Fashion can so easily isolate itself in a bubble of trends, but when it reaches out beyond its boundaries into another world, such as music or art, the results are often inspiring. One such example is the current collaboration between the Serpentine Gallery and Pringle of Scotland.
To celebrate the label’s 195th birthday and to coincide with the gallery’s 40th, a group of artists has been invited to create fresh pieces using the twinset and argyle pattern, both recognized as being typically Pringle. Each new work, developed alongside Pringle Creative Director Claire Waight Keller, will be limited to 195 editions: investment buys, surely.
The chosen artists, who all have links with Scotland, include two Turner Prize winners, an Oscar recipient and the band Franz Ferdinand. Performance artists and Academy Award-winner Tilda Swinton has called her work “The Twinset of My Dreams”. To create it, Swinton destroyed the garments, then re-darned the damage, just like her granny had. Jewellery designer Waris Ahluwalia worked with Swinton on the buttons and a brooch.

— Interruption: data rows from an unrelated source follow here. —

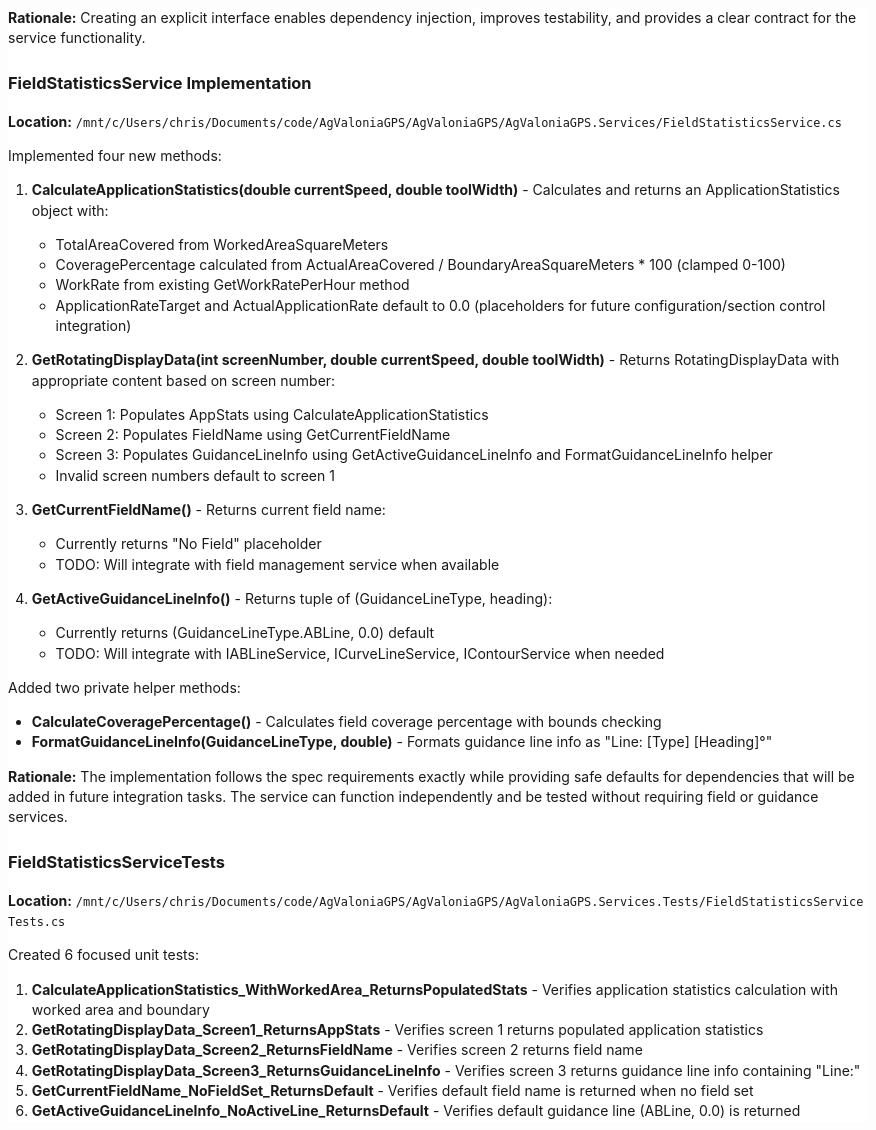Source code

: **Rationale:** Creating an explicit interface enables dependency injection, improves testability, and provides a clear contract for the service functionality.

### FieldStatisticsService Implementation
**Location:** `/mnt/c/Users/chris/Documents/code/AgValoniaGPS/AgValoniaGPS/AgValoniaGPS.Services/FieldStatisticsService.cs`

Implemented four new methods:

1. **CalculateApplicationStatistics(double currentSpeed, double toolWidth)** - Calculates and returns an ApplicationStatistics object with:
   - TotalAreaCovered from WorkedAreaSquareMeters
   - CoveragePercentage calculated from ActualAreaCovered / BoundaryAreaSquareMeters * 100 (clamped 0-100)
   - WorkRate from existing GetWorkRatePerHour method
   - ApplicationRateTarget and ActualApplicationRate default to 0.0 (placeholders for future configuration/section control integration)

2. **GetRotatingDisplayData(int screenNumber, double currentSpeed, double toolWidth)** - Returns RotatingDisplayData with appropriate content based on screen number:
   - Screen 1: Populates AppStats using CalculateApplicationStatistics
   - Screen 2: Populates FieldName using GetCurrentFieldName
   - Screen 3: Populates GuidanceLineInfo using GetActiveGuidanceLineInfo and FormatGuidanceLineInfo helper
   - Invalid screen numbers default to screen 1

3. **GetCurrentFieldName()** - Returns current field name:
   - Currently returns "No Field" placeholder
   - TODO: Will integrate with field management service when available

4. **GetActiveGuidanceLineInfo()** - Returns tuple of (GuidanceLineType, heading):
   - Currently returns (GuidanceLineType.ABLine, 0.0) default
   - TODO: Will integrate with IABLineService, ICurveLineService, IContourService when needed

Added two private helper methods:
- **CalculateCoveragePercentage()** - Calculates field coverage percentage with bounds checking
- **FormatGuidanceLineInfo(GuidanceLineType, double)** - Formats guidance line info as "Line: [Type] [Heading]°"

**Rationale:** The implementation follows the spec requirements exactly while providing safe defaults for dependencies that will be added in future integration tasks. The service can function independently and be tested without requiring field or guidance services.

### FieldStatisticsServiceTests
**Location:** `/mnt/c/Users/chris/Documents/code/AgValoniaGPS/AgValoniaGPS/AgValoniaGPS.Services.Tests/FieldStatisticsServiceTests.cs`

Created 6 focused unit tests:
1. **CalculateApplicationStatistics_WithWorkedArea_ReturnsPopulatedStats** - Verifies application statistics calculation with worked area and boundary
2. **GetRotatingDisplayData_Screen1_ReturnsAppStats** - Verifies screen 1 returns populated application statistics
3. **GetRotatingDisplayData_Screen2_ReturnsFieldName** - Verifies screen 2 returns field name
4. **GetRotatingDisplayData_Screen3_ReturnsGuidanceLineInfo** - Verifies screen 3 returns guidance line info containing "Line:"
5. **GetCurrentFieldName_NoFieldSet_ReturnsDefault** - Verifies default field name is returned when no field set
6. **GetActiveGuidanceLineInfo_NoActiveLine_ReturnsDefault** - Verifies default guidance line (ABLine, 0.0) is returned
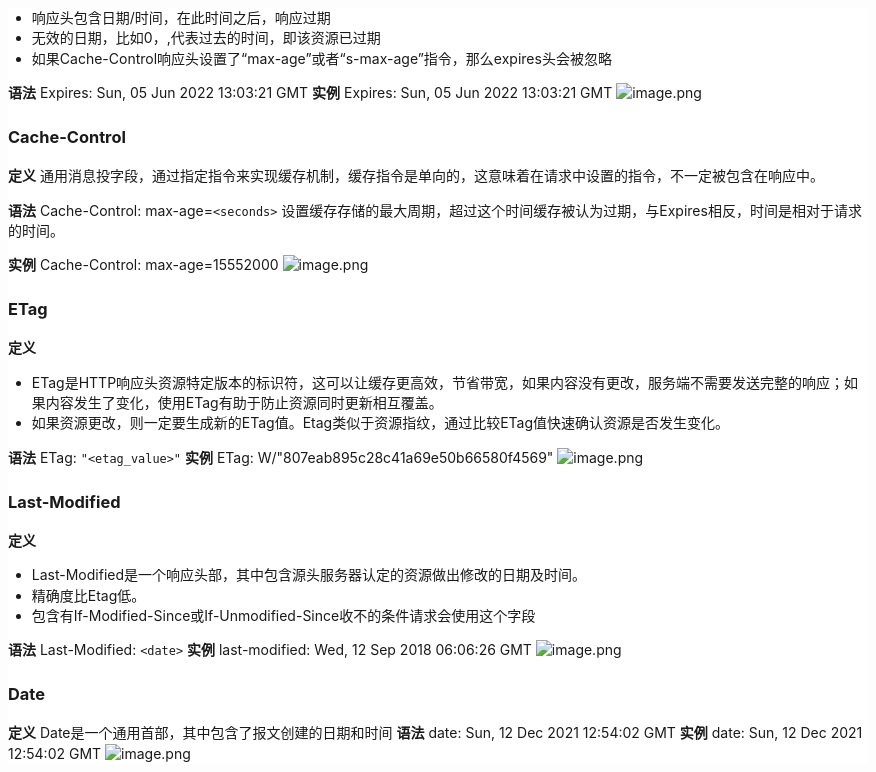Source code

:- 响应头包含日期/时间，在此时间之后，响应过期
- 无效的日期，比如0，,代表过去的时间，即该资源已过期
- 如果Cache-Control响应头设置了“max-age”或者“s-max-age”指令，那么expires头会被忽略

**语法**
Expires: Sun, 05 Jun 2022 13:03:21 GMT
**实例**
Expires: Sun, 05 Jun 2022 13:03:21 GMT
![image.png](https://cdn.nlark.com/yuque/0/2021/png/743297/1639313799890-1cedd1fe-2cae-4edb-a1de-ff5e10b7f005.png#clientId=uaf1b4862-cdaf-4&from=paste&height=271&id=u08411d69&name=image.png&originHeight=271&originWidth=427&originalType=binary&ratio=1&rotation=0&showTitle=false&size=15370&status=done&style=none&taskId=uf5017d42-ebcb-47e5-8394-979fc8c1ffc&title=&width=427)
### Cache-Control
**定义**
通用消息投字段，通过指定指令来实现缓存机制，缓存指令是单向的，这意味着在请求中设置的指令，不一定被包含在响应中。

**语法**
Cache-Control: max-age=`<seconds>`
设置缓存存储的最大周期，超过这个时间缓存被认为过期，与Expires相反，时间是相对于请求的时间。

**实例**
Cache-Control: max-age=15552000
![image.png](https://cdn.nlark.com/yuque/0/2021/png/743297/1639314124025-725734eb-74f6-4d25-acdf-066afb04cffe.png#clientId=uaf1b4862-cdaf-4&from=paste&height=99&id=u68cba7ba&name=image.png&originHeight=99&originWidth=334&originalType=binary&ratio=1&rotation=0&showTitle=false&size=4722&status=done&style=none&taskId=uab9d1621-7583-4963-a97e-e33d788d4a2&title=&width=334)
### ETag
**定义**

- ETag是HTTP响应头资源特定版本的标识符，这可以让缓存更高效，节省带宽，如果内容没有更改，服务端不需要发送完整的响应；如果内容发生了变化，使用ETag有助于防止资源同时更新相互覆盖。
- 如果资源更改，则一定要生成新的ETag值。Etag类似于资源指纹，通过比较ETag值快速确认资源是否发生变化。

**语法**
ETag: `"<etag_value>"`
**实例**
ETag: W/"807eab895c28c41a69e50b66580f4569"
![image.png](https://cdn.nlark.com/yuque/0/2021/png/743297/1639315558947-788b759c-35ea-49bb-89b3-180baab0ed5c.png#clientId=uaf1b4862-cdaf-4&from=paste&height=174&id=u56aa2c70&name=image.png&originHeight=174&originWidth=396&originalType=binary&ratio=1&rotation=0&showTitle=false&size=11013&status=done&style=none&taskId=ua4c3b439-e761-4841-97b5-3f8a21e3f52&title=&width=396)
### Last-Modified
**定义**

- Last-Modified是一个响应头部，其中包含源头服务器认定的资源做出修改的日期及时间。
- 精确度比Etag低。
- 包含有If-Modified-Since或If-Unmodified-Since收不的条件请求会使用这个字段

**语法**
Last-Modified: `<date>`
**实例**
last-modified: Wed, 12 Sep 2018 06:06:26 GMT
![image.png](https://cdn.nlark.com/yuque/0/2021/png/743297/1639315959684-28ce31f0-0dfc-4eac-a377-2ae91a3fe5a0.png#clientId=uaf1b4862-cdaf-4&from=paste&height=245&id=u9d9ccd61&name=image.png&originHeight=245&originWidth=469&originalType=binary&ratio=1&rotation=0&showTitle=false&size=14700&status=done&style=none&taskId=u7eb9d8ac-7a8d-4b09-bb9f-42ea2cb3a54&title=&width=469)
### Date
**定义**
Date是一个通用首部，其中包含了报文创建的日期和时间
**语法**
date: Sun, 12 Dec 2021 12:54:02 GMT
**实例**
date: Sun, 12 Dec 2021 12:54:02 GMT
![image.png](https://cdn.nlark.com/yuque/0/2021/png/743297/1639322690421-63abc272-5343-44f5-84da-22575b5390c3.png#clientId=uaf1b4862-cdaf-4&from=paste&height=192&id=u604619b8&name=image.png&originHeight=192&originWidth=403&originalType=binary&ratio=1&rotation=0&showTitle=false&size=10663&status=done&style=none&taskId=u5606037d-25e9-40e3-ae34-9d20653990f&title=&width=403)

Duglas Gordon, the 1997 Turner Prize winner, believes he is the perfect person to design for Pringle. His reworking shows knitted tattoo motifs “like a Glaswegian plumber’s”.
Photographer Ryan McGinley based his work on the Seventies cult novel Jonathan Livingston Seagull. Other artists include the 2009 Turner Prize winner Richard Wright; Daniel Shrigley, whose “Annoying” sweater had a label intentionally hanging out of the back in order “to annoy those sat behind on the bus”; Stephen Sutcliffe; Luke Fowler and Alasdair Gray. Julien David of Colette in Paris and Carla Sozzani of 10 Corso Como in Milan also contributed their own versions. All the designs are made of 100% cashmere and are produced in Scotland, the natal land of the brand. With this collaboration and their return to England Pringle are closer to their roots and history than ever.